- Input
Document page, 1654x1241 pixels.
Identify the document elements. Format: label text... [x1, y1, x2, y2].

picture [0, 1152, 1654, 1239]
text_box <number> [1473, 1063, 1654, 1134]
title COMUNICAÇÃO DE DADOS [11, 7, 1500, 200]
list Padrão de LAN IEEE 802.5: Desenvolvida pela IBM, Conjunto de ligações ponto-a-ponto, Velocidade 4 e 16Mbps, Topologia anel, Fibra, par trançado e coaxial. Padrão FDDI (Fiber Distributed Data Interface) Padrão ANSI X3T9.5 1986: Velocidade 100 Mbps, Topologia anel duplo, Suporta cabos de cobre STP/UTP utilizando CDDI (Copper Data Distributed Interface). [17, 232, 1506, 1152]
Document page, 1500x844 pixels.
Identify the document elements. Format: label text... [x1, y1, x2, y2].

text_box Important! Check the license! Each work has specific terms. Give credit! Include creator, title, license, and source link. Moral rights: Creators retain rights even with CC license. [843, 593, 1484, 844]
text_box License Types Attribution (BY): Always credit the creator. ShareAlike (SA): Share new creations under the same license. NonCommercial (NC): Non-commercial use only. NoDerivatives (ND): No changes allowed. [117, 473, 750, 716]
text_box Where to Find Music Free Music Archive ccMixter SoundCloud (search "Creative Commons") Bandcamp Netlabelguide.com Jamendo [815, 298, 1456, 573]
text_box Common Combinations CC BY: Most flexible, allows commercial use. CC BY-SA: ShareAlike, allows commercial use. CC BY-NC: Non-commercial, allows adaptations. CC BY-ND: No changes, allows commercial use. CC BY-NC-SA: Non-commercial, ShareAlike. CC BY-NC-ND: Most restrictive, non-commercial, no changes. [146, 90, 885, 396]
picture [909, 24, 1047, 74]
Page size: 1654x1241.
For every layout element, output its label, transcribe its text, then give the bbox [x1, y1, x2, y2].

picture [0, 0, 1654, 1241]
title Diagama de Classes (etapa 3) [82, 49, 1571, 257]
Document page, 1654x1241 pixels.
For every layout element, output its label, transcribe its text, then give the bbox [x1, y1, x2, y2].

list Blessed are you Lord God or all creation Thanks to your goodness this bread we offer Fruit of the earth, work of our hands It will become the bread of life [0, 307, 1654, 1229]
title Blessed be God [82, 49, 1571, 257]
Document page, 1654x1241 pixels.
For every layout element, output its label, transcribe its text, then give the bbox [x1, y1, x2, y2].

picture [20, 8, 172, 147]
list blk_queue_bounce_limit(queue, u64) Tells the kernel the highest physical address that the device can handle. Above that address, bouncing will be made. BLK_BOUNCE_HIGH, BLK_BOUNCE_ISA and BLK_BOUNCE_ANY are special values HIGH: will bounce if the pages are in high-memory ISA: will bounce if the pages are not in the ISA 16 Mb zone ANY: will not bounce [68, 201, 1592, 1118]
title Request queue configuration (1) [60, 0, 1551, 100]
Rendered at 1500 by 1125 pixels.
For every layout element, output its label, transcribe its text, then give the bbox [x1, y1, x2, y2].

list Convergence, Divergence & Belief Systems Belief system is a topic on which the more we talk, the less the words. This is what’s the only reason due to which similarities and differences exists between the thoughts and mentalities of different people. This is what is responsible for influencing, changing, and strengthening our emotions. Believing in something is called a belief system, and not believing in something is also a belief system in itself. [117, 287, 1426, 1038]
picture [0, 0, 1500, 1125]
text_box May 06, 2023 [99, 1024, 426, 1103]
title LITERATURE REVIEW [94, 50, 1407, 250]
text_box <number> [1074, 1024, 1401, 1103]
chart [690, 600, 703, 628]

- What needs to be done
Rewrite all the data above with "layout element" replaced by "page element" and nothing else changed.

- Result of the task
Document page, 1654x1241 pixels.
Identify the document elements. Format: label text... [x1, y1, x2, y2].

picture [0, 1152, 1654, 1239]
text_box <number> [1473, 1063, 1654, 1134]
title COMUNICAÇÃO DE DADOS [11, 7, 1500, 200]
list Padrão de LAN IEEE 802.5: Desenvolvida pela IBM, Conjunto de ligações ponto-a-ponto, Velocidade 4 e 16Mbps, Topologia anel, Fibra, par trançado e coaxial. Padrão FDDI (Fiber Distributed Data Interface) Padrão ANSI X3T9.5 1986: Velocidade 100 Mbps, Topologia anel duplo, Suporta cabos de cobre STP/UTP utilizando CDDI (Copper Data Distributed Interface). [17, 232, 1506, 1152]
Document page, 1500x844 pixels.
Identify the document elements. Format: label text... [x1, y1, x2, y2].

text_box Important! Check the license! Each work has specific terms. Give credit! Include creator, title, license, and source link. Moral rights: Creators retain rights even with CC license. [843, 593, 1484, 844]
text_box License Types Attribution (BY): Always credit the creator. ShareAlike (SA): Share new creations under the same license. NonCommercial (NC): Non-commercial use only. NoDerivatives (ND): No changes allowed. [117, 473, 750, 716]
text_box Where to Find Music Free Music Archive ccMixter SoundCloud (search "Creative Commons") Bandcamp Netlabelguide.com Jamendo [815, 298, 1456, 573]
text_box Common Combinations CC BY: Most flexible, allows commercial use. CC BY-SA: ShareAlike, allows commercial use. CC BY-NC: Non-commercial, allows adaptations. CC BY-ND: No changes, allows commercial use. CC BY-NC-SA: Non-commercial, ShareAlike. CC BY-NC-ND: Most restrictive, non-commercial, no changes. [146, 90, 885, 396]
picture [909, 24, 1047, 74]
Page size: 1654x1241.
For every page element, output its label, transcribe its text, then give the bbox [x1, y1, x2, y2].

picture [0, 0, 1654, 1241]
title Diagama de Classes (etapa 3) [82, 49, 1571, 257]
Document page, 1654x1241 pixels.
For every page element, output its label, transcribe its text, then give the bbox [x1, y1, x2, y2].

list Blessed are you Lord God or all creation Thanks to your goodness this bread we offer Fruit of the earth, work of our hands It will become the bread of life [0, 307, 1654, 1229]
title Blessed be God [82, 49, 1571, 257]
Document page, 1654x1241 pixels.
For every page element, output its label, transcribe its text, then give the bbox [x1, y1, x2, y2].

picture [20, 8, 172, 147]
list blk_queue_bounce_limit(queue, u64) Tells the kernel the highest physical address that the device can handle. Above that address, bouncing will be made. BLK_BOUNCE_HIGH, BLK_BOUNCE_ISA and BLK_BOUNCE_ANY are special values HIGH: will bounce if the pages are in high-memory ISA: will bounce if the pages are not in the ISA 16 Mb zone ANY: will not bounce [68, 201, 1592, 1118]
title Request queue configuration (1) [60, 0, 1551, 100]
Rendered at 1500 by 1125 pixels.
For every page element, output its label, transcribe its text, then give the bbox [x1, y1, x2, y2].

list Convergence, Divergence & Belief Systems Belief system is a topic on which the more we talk, the less the words. This is what’s the only reason due to which similarities and differences exists between the thoughts and mentalities of different people. This is what is responsible for influencing, changing, and strengthening our emotions. Believing in something is called a belief system, and not believing in something is also a belief system in itself. [117, 287, 1426, 1038]
picture [0, 0, 1500, 1125]
text_box May 06, 2023 [99, 1024, 426, 1103]
title LITERATURE REVIEW [94, 50, 1407, 250]
text_box <number> [1074, 1024, 1401, 1103]
chart [690, 600, 703, 628]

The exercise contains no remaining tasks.